T.L. : Oui. Je n’en ai pas vu beaucoup après ma blessure, mais avant celle-ci, j’en ai vu en grand nombre. Vous pouvez même saisir la différence parce que le son n’est pas le même. Alors, le cœur me flanche toujours quand je les entends arriver et frapper un.e patient.e. J’ai toujours su, quand nous allons voir ces patients.es que, premièrement il va falloir travailler très fort directement sur le terrain et ensuite à l’hôpital et que, deuxièmement, que leur vie sera lourdement affectée pour le reste de leurs jours. Médecins sans frontières a publié un rapport au sujet de ces blessures inhabituelles.

Le jour où j’ai été atteint, j’ai trouvé une photo d’un enfant qui avait été atteint par ce genre de munition une seule fois ; sa jambe était pulvérisée. J’ai été chanceux, j’ai été blessé par une balle normale. C’est pourquoi je n’ai pas eu besoin d’amputation. Je suis chanceux. Mais, tant de gens ont été atteint par cette sorte de balles….je ne sais pas pourquoi cela se produit et je ne peux me prononcer sur l’intérêt d’utiliser ces balles. Mais, sur le terrain elles représentent une destruction absolue, la pulvérisation des os et des amputations presque immédiates. D’habitude, nous soignons la partie distale et la partie éloignée du point d’impact séparément, avec ce type de balles nous ne pouvons le faire parce que les dégâts sont trop importants.

A.G. : Dr. Loubani, il nous reste 30 secondes. Vous nous parlez de Gaza alors que vous êtes blessé aux deux jambes.

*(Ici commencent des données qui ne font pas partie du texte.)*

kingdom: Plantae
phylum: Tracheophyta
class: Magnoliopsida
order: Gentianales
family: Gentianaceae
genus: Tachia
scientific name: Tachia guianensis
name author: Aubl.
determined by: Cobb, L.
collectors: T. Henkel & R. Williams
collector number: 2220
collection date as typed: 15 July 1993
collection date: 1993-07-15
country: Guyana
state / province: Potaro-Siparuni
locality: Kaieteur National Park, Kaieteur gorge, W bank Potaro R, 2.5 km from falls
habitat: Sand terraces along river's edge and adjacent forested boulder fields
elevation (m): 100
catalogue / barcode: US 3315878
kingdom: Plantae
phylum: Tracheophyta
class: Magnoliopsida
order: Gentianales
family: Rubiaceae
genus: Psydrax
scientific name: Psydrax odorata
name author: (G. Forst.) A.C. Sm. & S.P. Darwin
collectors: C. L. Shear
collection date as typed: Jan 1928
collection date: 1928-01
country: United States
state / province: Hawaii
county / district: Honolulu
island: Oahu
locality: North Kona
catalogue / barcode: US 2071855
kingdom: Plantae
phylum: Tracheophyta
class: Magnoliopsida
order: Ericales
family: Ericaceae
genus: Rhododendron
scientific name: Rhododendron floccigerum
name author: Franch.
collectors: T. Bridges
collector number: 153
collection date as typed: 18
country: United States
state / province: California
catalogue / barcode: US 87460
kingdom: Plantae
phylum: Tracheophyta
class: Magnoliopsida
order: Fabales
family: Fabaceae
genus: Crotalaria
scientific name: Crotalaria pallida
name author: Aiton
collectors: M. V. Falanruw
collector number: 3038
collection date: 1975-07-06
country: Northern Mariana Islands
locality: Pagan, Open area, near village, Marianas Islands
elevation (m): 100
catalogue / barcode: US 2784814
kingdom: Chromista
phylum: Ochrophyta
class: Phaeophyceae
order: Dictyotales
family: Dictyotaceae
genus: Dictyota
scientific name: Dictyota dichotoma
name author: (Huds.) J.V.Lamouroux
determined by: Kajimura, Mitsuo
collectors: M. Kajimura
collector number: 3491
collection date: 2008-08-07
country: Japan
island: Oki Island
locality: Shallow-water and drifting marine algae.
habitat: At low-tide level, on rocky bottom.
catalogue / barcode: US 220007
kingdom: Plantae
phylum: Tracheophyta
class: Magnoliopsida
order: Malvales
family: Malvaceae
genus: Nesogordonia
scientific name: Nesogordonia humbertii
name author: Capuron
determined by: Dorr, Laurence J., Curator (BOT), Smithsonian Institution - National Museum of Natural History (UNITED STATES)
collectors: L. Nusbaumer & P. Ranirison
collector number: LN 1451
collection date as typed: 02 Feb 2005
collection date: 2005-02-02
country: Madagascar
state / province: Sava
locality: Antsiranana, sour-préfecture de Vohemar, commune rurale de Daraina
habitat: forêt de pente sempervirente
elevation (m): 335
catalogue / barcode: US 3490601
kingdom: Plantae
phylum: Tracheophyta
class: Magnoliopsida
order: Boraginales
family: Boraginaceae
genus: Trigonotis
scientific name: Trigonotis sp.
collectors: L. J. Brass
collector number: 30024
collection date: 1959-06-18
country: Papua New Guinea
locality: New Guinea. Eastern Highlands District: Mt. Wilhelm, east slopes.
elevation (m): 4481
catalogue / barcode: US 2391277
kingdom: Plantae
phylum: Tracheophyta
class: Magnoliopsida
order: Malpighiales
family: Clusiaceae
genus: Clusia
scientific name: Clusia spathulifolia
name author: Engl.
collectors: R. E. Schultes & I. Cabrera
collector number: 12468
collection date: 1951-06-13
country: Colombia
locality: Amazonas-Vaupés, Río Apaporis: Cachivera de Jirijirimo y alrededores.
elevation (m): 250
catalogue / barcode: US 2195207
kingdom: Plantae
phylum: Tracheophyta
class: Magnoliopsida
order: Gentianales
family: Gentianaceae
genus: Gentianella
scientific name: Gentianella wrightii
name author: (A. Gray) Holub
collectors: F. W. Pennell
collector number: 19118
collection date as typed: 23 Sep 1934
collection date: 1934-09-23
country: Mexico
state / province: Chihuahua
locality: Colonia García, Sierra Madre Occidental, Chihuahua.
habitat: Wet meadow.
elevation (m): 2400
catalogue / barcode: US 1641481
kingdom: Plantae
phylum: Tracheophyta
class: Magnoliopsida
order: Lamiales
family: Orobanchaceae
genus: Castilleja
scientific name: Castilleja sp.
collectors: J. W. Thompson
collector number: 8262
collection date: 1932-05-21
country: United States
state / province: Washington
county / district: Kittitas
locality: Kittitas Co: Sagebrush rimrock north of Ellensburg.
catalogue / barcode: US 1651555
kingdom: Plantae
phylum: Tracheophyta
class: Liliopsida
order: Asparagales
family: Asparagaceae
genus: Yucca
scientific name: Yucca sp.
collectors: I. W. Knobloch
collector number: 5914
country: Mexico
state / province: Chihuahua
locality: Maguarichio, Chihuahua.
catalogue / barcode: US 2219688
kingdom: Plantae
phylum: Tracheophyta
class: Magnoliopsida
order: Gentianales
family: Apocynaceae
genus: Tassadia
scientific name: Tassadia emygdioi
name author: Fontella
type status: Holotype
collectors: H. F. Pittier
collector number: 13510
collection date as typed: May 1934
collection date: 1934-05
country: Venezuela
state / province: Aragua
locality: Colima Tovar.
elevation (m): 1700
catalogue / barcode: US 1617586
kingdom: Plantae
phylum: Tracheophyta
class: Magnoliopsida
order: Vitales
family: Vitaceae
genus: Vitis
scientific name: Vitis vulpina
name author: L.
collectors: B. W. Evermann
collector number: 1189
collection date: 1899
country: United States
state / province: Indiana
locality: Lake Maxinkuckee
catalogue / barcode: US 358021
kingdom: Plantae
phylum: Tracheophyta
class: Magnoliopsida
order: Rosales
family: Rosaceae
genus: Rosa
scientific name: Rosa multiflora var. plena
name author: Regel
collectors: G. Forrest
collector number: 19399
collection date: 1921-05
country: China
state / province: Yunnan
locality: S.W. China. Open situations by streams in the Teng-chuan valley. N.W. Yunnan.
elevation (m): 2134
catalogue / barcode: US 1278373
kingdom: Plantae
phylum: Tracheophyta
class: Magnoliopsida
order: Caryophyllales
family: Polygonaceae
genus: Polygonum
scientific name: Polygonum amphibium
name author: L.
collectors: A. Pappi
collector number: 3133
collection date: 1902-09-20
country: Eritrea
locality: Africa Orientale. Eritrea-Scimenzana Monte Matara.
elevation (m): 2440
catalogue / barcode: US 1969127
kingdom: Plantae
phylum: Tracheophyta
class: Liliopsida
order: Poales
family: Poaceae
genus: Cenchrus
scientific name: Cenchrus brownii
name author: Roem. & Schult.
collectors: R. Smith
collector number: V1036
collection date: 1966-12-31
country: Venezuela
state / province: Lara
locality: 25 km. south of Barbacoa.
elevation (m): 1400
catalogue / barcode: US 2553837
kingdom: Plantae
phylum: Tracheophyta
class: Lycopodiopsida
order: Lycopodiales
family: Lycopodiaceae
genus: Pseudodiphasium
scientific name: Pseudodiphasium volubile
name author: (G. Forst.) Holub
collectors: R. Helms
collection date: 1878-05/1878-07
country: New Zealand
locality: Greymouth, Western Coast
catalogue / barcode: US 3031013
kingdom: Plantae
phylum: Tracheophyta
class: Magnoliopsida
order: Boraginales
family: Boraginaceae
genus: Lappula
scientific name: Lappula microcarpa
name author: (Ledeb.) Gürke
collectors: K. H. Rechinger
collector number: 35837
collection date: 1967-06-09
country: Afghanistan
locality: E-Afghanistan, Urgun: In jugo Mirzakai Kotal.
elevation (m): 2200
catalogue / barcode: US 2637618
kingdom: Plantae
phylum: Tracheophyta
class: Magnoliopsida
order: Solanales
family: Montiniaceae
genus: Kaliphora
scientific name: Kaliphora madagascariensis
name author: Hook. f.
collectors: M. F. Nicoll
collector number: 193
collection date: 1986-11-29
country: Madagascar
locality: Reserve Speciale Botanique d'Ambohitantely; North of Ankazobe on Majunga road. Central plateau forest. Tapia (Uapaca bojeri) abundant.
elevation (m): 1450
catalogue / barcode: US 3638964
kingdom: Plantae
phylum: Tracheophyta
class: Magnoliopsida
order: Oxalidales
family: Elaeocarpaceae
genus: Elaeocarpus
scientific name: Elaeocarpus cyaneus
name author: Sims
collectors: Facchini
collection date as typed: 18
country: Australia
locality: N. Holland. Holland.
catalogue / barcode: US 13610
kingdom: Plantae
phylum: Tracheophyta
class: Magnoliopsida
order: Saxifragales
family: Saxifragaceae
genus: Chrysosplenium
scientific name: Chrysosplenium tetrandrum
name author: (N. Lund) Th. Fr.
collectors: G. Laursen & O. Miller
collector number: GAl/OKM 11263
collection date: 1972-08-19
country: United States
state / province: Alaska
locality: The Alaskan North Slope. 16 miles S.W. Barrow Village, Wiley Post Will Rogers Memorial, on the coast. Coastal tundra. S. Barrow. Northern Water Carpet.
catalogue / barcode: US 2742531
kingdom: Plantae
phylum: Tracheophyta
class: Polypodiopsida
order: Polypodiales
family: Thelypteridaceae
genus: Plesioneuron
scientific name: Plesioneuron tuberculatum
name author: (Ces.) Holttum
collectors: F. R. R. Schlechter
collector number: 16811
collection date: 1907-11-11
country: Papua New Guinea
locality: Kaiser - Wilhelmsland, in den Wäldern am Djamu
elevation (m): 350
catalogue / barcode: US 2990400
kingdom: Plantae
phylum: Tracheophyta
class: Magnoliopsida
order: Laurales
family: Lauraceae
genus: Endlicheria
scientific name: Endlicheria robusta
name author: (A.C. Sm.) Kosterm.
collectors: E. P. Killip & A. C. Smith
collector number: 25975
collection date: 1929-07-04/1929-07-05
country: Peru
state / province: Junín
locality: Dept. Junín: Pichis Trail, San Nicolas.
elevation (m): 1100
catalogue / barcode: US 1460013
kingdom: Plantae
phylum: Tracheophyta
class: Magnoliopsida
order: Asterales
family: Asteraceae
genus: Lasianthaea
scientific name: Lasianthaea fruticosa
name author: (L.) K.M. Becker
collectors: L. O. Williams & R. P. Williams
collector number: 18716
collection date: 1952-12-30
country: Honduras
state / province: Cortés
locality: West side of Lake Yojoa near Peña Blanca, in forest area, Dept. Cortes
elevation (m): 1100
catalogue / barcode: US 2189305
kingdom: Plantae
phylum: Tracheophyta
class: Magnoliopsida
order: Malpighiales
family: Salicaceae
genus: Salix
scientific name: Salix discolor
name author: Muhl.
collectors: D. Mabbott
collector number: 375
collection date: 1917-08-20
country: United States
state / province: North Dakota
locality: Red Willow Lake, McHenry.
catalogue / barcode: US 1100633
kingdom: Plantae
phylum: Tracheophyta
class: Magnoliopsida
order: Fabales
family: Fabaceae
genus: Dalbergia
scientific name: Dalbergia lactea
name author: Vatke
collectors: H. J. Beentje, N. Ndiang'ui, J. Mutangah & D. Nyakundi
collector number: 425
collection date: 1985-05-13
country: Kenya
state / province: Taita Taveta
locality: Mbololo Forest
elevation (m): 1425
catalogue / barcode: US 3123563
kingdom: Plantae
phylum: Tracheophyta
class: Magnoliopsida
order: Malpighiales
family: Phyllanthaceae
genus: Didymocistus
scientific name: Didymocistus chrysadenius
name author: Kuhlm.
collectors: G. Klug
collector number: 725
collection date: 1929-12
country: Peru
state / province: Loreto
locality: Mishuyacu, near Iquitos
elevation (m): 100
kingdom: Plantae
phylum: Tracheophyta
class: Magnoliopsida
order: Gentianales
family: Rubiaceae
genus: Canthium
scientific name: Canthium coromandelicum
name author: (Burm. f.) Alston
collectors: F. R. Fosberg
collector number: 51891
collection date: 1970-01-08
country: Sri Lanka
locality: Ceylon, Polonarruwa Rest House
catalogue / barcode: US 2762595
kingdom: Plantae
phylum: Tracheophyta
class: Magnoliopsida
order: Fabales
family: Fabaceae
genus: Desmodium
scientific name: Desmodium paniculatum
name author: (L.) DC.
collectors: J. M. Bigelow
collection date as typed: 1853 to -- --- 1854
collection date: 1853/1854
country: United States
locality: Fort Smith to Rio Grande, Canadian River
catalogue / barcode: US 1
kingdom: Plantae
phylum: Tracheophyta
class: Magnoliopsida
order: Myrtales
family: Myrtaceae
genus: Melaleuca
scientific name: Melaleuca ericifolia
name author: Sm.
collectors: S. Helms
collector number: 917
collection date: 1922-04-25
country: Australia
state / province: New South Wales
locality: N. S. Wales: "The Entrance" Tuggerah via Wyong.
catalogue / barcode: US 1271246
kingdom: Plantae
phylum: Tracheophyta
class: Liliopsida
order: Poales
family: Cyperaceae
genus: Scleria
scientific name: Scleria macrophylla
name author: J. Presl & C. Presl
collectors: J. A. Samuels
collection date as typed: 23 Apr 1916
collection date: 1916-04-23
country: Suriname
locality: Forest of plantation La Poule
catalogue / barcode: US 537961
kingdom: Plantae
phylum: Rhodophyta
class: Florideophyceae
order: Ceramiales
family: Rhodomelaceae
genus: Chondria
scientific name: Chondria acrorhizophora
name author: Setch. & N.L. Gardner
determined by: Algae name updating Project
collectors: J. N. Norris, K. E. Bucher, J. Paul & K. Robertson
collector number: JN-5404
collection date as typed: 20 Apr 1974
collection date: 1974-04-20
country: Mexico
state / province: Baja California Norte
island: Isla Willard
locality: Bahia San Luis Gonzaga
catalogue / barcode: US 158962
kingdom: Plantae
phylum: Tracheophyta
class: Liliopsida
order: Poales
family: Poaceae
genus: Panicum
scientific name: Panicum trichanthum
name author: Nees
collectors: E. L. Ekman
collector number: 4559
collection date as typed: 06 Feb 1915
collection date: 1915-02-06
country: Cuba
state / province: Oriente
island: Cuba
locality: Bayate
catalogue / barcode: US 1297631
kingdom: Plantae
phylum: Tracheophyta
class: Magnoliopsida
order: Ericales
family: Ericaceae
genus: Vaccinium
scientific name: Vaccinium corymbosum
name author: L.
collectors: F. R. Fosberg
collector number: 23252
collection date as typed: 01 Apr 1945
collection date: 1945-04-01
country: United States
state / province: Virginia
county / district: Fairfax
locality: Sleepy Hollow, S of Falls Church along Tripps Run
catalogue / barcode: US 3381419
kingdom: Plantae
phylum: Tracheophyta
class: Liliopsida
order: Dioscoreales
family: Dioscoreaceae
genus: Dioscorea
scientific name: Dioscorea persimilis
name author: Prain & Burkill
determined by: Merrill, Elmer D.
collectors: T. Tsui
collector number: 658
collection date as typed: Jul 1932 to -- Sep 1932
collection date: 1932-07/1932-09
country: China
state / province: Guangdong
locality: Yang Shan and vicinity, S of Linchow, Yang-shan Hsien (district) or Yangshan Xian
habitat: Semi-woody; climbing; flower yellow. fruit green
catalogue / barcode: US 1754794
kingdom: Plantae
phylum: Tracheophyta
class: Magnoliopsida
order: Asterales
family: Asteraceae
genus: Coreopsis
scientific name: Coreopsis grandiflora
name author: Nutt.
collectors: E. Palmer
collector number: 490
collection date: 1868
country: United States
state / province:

Quelles sont vos pensées ? Vous venez de cette région où les Palestiniens.nes disent que leurs manifestations non violentes vont se poursuivre.

T.L. : Je suis venu ici parce que je crois vraiment que toute personne, quelle que soit sa couleur de peau, sa nationalité, ses principes, même ses allégeances politiques, a droit aux meilleurs soins médicaux. Je n’ai pas pu accomplir cela lundi, mes collègues non plus. Pour la première fois en six semaines, nous avons vu des patients.es mourir sur le terrain, alors que ces morts auraient pu être prévenues, qu’elles n’auraient jamais dû se produire. Je veux voir un Gaza où il arriverait deux choses : 1- qu’aucun.e membre d’équipes médicales ne se sente en danger ou ciblé.e et 2- que les racines des protestations, de la dévastation et du désespoir soient prises en mains par la communauté internationale et, bien sûr par Israël, qui est le responsable ultime de la situation à Gaza.